▸ **Exercise directions**
Reproduce the planning appeal passage from "In summary, the" to "by the council.", word for word.

▸ **Excerpted passage**
On this basis, and as no overall agreement was reached in any event, the conciliation conference was terminated pursuant to s 34AA(2)(b). In accordance with s 34AA(2)(b)(i) the hearing was held forthwith and in accordance with s 34AA(2)(b)(ii), on the basis of what occurred at the conciliation conference.
In summary, the contentions raised by the council relate to:
- the breach of the secondary road setback to Adeline Street and the unsuitability of the objection submitted under State Environmental Planning Policy No. 1 - Development Standards (SEPP 1), and
- the unacceptable impact of the development on the character of the area by way of the loss of existing vegetation and the bulk and scale of the proposed buildings.
The site and locality
The site is Lot 5 Sec 5 DP 8526. It is regularly shaped with a 20.8 m frontage to St Georges Crescent, a 56.415 m frontage to Adeline Street and a site area of 1226 sq m. It is currently vacant but remnant vegetation covers a large portion of the site, including a tree designated as significant by the council.

▸ **Information**
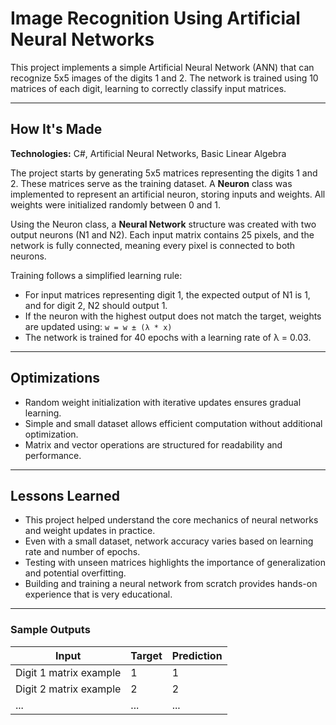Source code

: # Image Recognition Using Artificial Neural Networks

This project implements a simple Artificial Neural Network (ANN) that can recognize 5x5 images of the digits 1 and 2. The network is trained using 10 matrices of each digit, learning to correctly classify input matrices.

---

## How It's Made
**Technologies:** C#, Artificial Neural Networks, Basic Linear Algebra  

The project starts by generating 5x5 matrices representing the digits 1 and 2. These matrices serve as the training dataset. A **Neuron** class was implemented to represent an artificial neuron, storing inputs and weights. All weights were initialized randomly between 0 and 1.  

Using the Neuron class, a **Neural Network** structure was created with two output neurons (N1 and N2). Each input matrix contains 25 pixels, and the network is fully connected, meaning every pixel is connected to both neurons.  

Training follows a simplified learning rule:  
- For input matrices representing digit 1, the expected output of N1 is 1, and for digit 2, N2 should output 1.  
- If the neuron with the highest output does not match the target, weights are updated using: `w = w ± (λ * x)`  
- The network is trained for 40 epochs with a learning rate of λ = 0.03.

---

## Optimizations
- Random weight initialization with iterative updates ensures gradual learning.  
- Simple and small dataset allows efficient computation without additional optimization.  
- Matrix and vector operations are structured for readability and performance.

---

## Lessons Learned
- This project helped understand the core mechanics of neural networks and weight updates in practice.  
- Even with a small dataset, network accuracy varies based on learning rate and number of epochs.  
- Testing with unseen matrices highlights the importance of generalization and potential overfitting.  
- Building and training a neural network from scratch provides hands-on experience that is very educational.

---

### Sample Outputs
| Input | Target | Prediction |
|-------|--------|------------|
| Digit 1 matrix example | 1 | 1 |
| Digit 2 matrix example | 2 | 2 |
| ...   | ...    | ... |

▸ **Final answer**
In summary, the contentions raised by the council relate to:
- the breach of the secondary road setback to Adeline Street and the unsuitability of the objection submitted under State Environmental Planning Policy No. 1 - Development Standards (SEPP 1), and
- the unacceptable impact of the development on the character of the area by way of the loss of existing vegetation and the bulk and scale of the proposed buildings.
The site and locality
The site is Lot 5 Sec 5 DP 8526. It is regularly shaped with a 20.8 m frontage to St Georges Crescent, a 56.415 m frontage to Adeline Street and a site area of 1226 sq m. It is currently vacant but remnant vegetation covers a large portion of the site, including a tree designated as significant by the council.